Pour économiser la semence, que je devais acheter dans le principe, je songeai à semer clair et en lignes.

– Ne vous y fiez pas, m’affirma un praticien de l’endroit très expérimenté ; la levée sera irrégulière et insuffisante.

Je m’en rapportai à mon Ardennais, et la première année je semai à la volée. Mais il me fallut pendant trois mois recourir à la main d’œuvre de trois habiles sarcleuses. La dépense me parut lourde. Cependant [page 155] mon patricien ne m’avait pas trompé en m’assurant que l’on ne pouvait point se fier à un semis en lignes dans les terres légères. Il me l’avait même démontré en ouvrant, avec un morceau de bois pointu (rayonneur), une ou deux rigoles où il avait jeté diverses graines.

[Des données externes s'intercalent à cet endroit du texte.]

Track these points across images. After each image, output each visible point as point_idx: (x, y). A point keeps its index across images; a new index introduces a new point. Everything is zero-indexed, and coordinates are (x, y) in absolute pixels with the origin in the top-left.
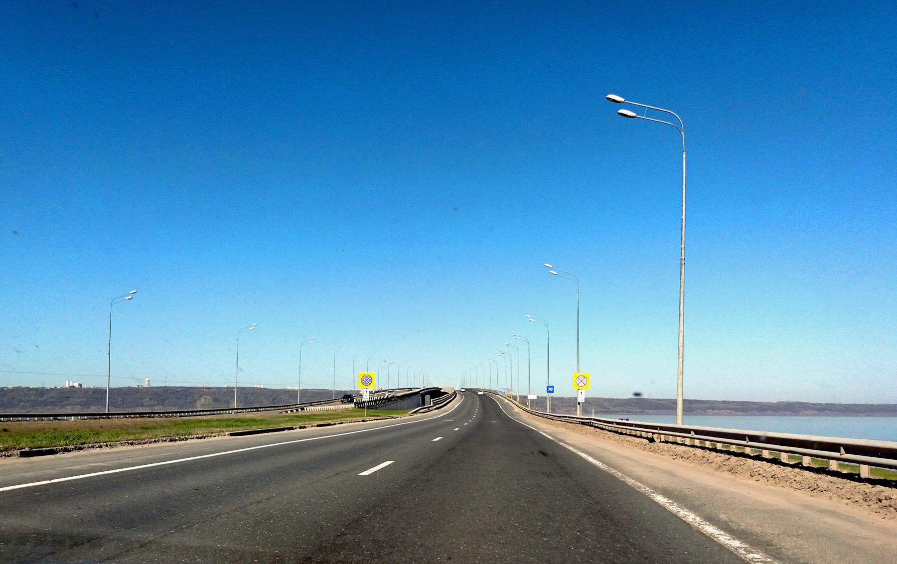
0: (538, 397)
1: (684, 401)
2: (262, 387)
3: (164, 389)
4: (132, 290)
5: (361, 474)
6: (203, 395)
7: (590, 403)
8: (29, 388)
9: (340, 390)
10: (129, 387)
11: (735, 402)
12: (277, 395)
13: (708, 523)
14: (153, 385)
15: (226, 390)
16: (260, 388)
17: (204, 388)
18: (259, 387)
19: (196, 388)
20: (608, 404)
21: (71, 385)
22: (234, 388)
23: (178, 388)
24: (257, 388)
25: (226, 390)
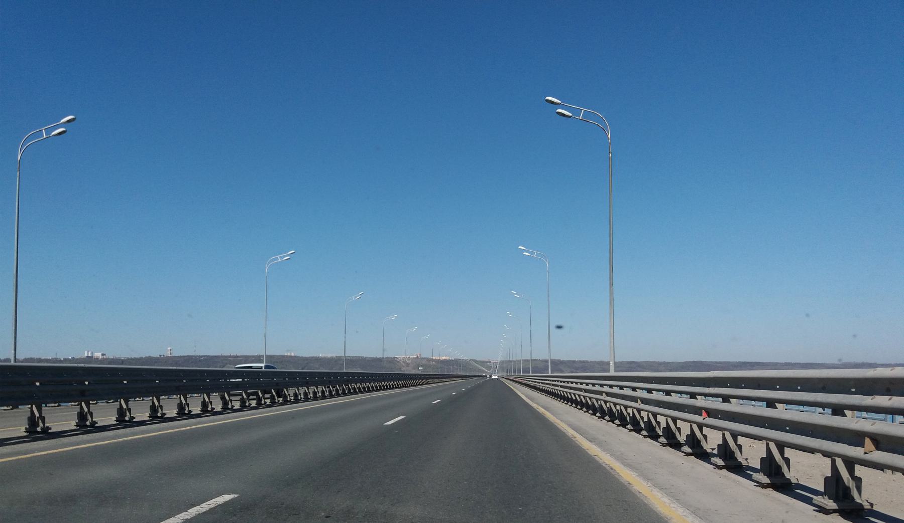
0: (18, 408)
1: (615, 363)
2: (293, 355)
3: (185, 358)
4: (291, 251)
5: (404, 417)
6: (226, 364)
7: (619, 366)
8: (40, 359)
9: (375, 357)
10: (149, 356)
11: (798, 363)
12: (307, 363)
13: (604, 465)
14: (175, 354)
15: (253, 359)
16: (291, 356)
17: (230, 356)
18: (289, 355)
19: (222, 356)
20: (664, 368)
21: (90, 355)
22: (263, 356)
23: (202, 356)
24: (287, 356)
25: (253, 359)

L’insuccès m’avait contrarié, mais il ne m’avait pas convaincu. Après un moment de réflexion, je me dis que la faute en était au morceau de bois pointu, qui avait l’inconvénient de trop ameublir le sol, d’en trop favoriser le dessèchement et d’empêcher par cela même la germination des graines.

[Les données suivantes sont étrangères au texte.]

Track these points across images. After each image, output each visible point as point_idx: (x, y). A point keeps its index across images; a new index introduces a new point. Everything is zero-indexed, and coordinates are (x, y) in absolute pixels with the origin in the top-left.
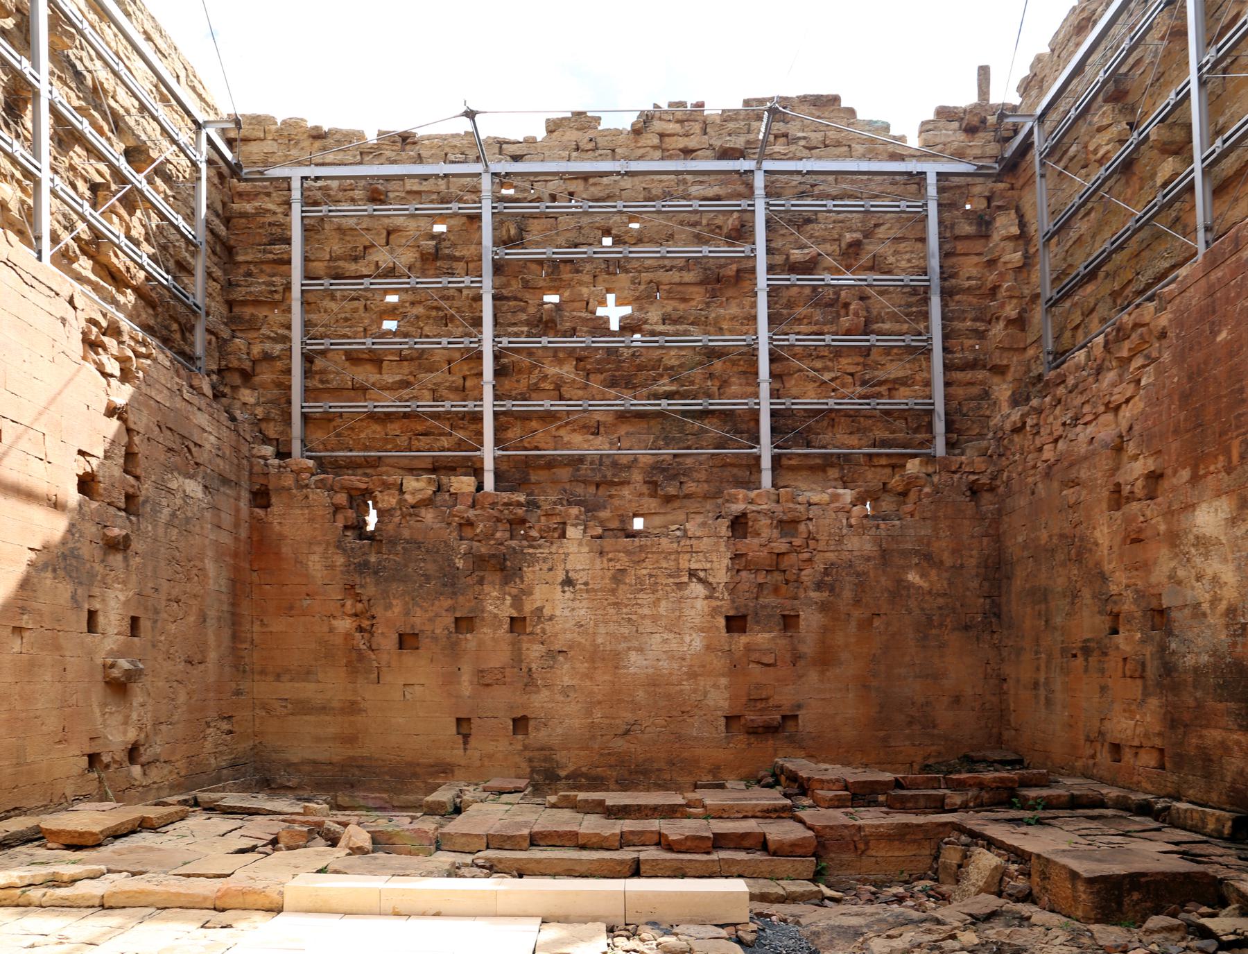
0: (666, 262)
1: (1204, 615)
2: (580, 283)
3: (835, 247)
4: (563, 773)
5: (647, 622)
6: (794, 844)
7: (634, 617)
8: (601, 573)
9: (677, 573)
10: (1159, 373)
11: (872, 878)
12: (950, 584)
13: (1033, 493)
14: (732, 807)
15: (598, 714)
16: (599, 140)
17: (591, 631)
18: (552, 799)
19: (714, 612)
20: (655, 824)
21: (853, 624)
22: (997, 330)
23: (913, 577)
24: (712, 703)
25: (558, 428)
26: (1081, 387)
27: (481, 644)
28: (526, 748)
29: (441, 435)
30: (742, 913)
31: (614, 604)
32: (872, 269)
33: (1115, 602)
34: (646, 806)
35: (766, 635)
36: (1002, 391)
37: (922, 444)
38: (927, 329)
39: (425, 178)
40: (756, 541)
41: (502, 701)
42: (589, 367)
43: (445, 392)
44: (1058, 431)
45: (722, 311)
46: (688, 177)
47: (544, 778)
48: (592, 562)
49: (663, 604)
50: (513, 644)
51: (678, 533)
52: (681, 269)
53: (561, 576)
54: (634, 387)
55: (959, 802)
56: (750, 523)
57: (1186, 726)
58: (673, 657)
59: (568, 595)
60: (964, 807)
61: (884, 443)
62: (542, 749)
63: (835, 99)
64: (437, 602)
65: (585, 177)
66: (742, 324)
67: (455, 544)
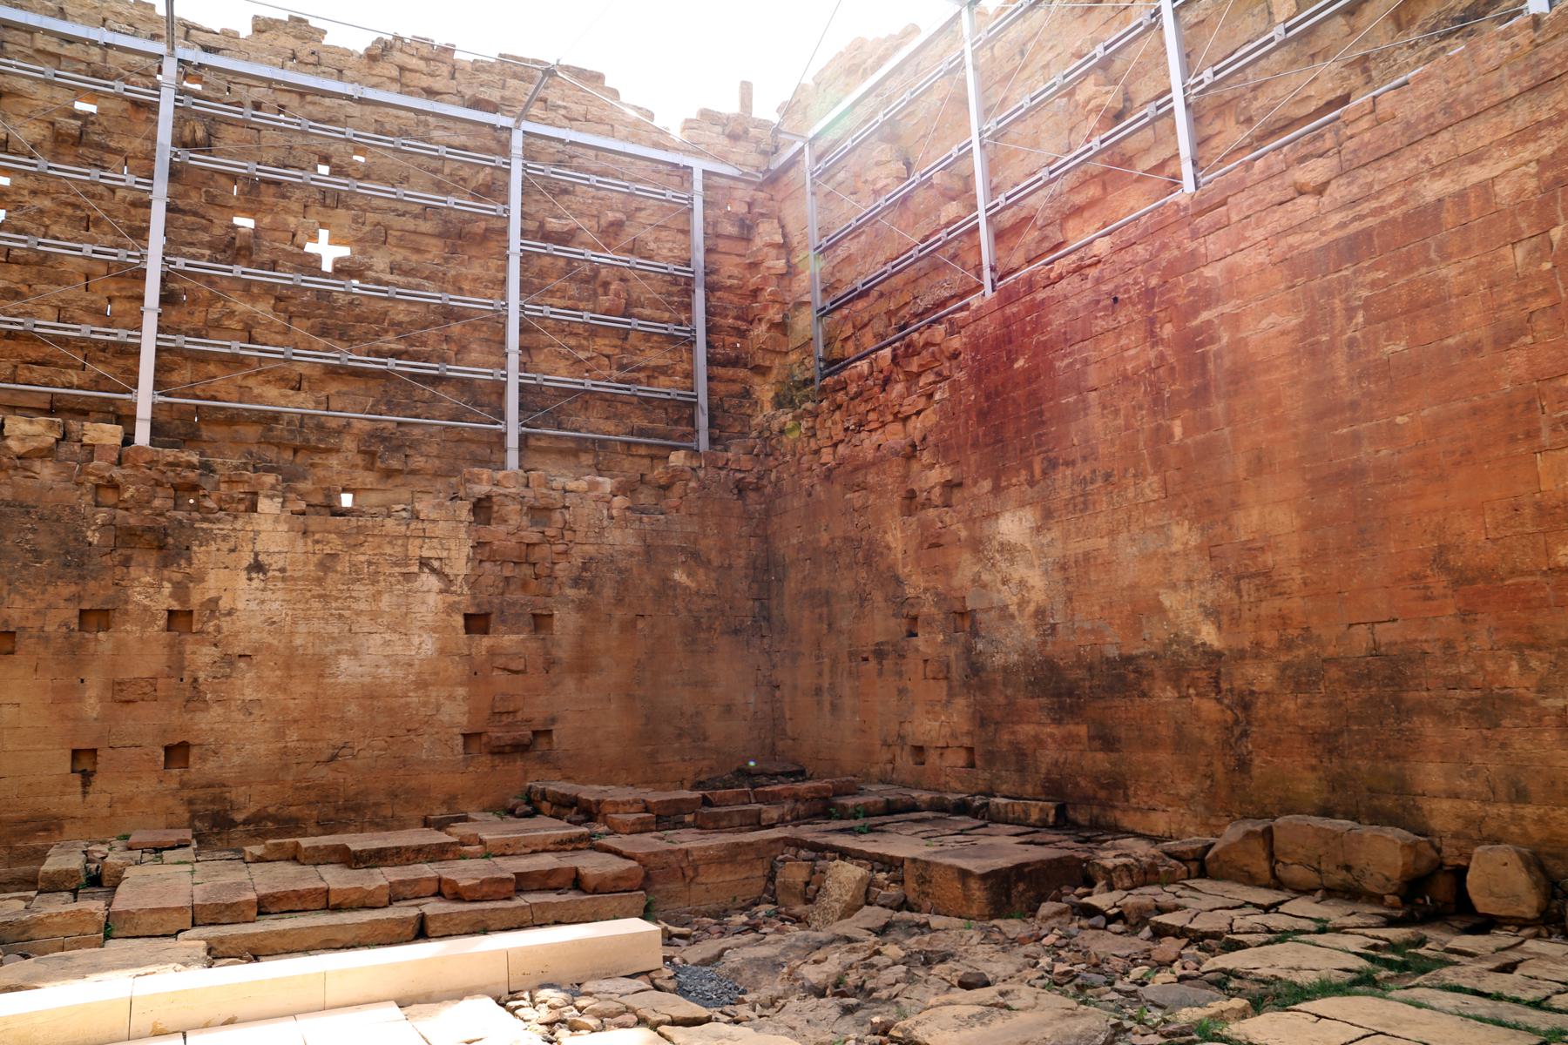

La seconde année, je dis à mon homme que nous allions tout cultiver en lignes, en nous y prenant de la bonne manière, et j’ajoutai : Tendez votre cordeau fortement et ouvrez une rigole à côté avec la roue de la brouette ; quand notre première planche sera ainsi rayonnée, nous répandrons la graine et nous recouvrirons faiblement en promenant le dos du râteau en travers des lignes. Après cela, nous entreprendrons une seconde planche ; vous tendrez votre cordeau comme la première fois, vous coucherez un manche à balai ou une petite perche sur la terre ameublie, vous marcherez sur le manche à balai ou la perchette que vous lèverez ensuite par un des bouts et vous aurez, par ce moyen, une rigole tassée au fond et sur les côtés. Il ne restera plus qu’à semer et à recouvrir.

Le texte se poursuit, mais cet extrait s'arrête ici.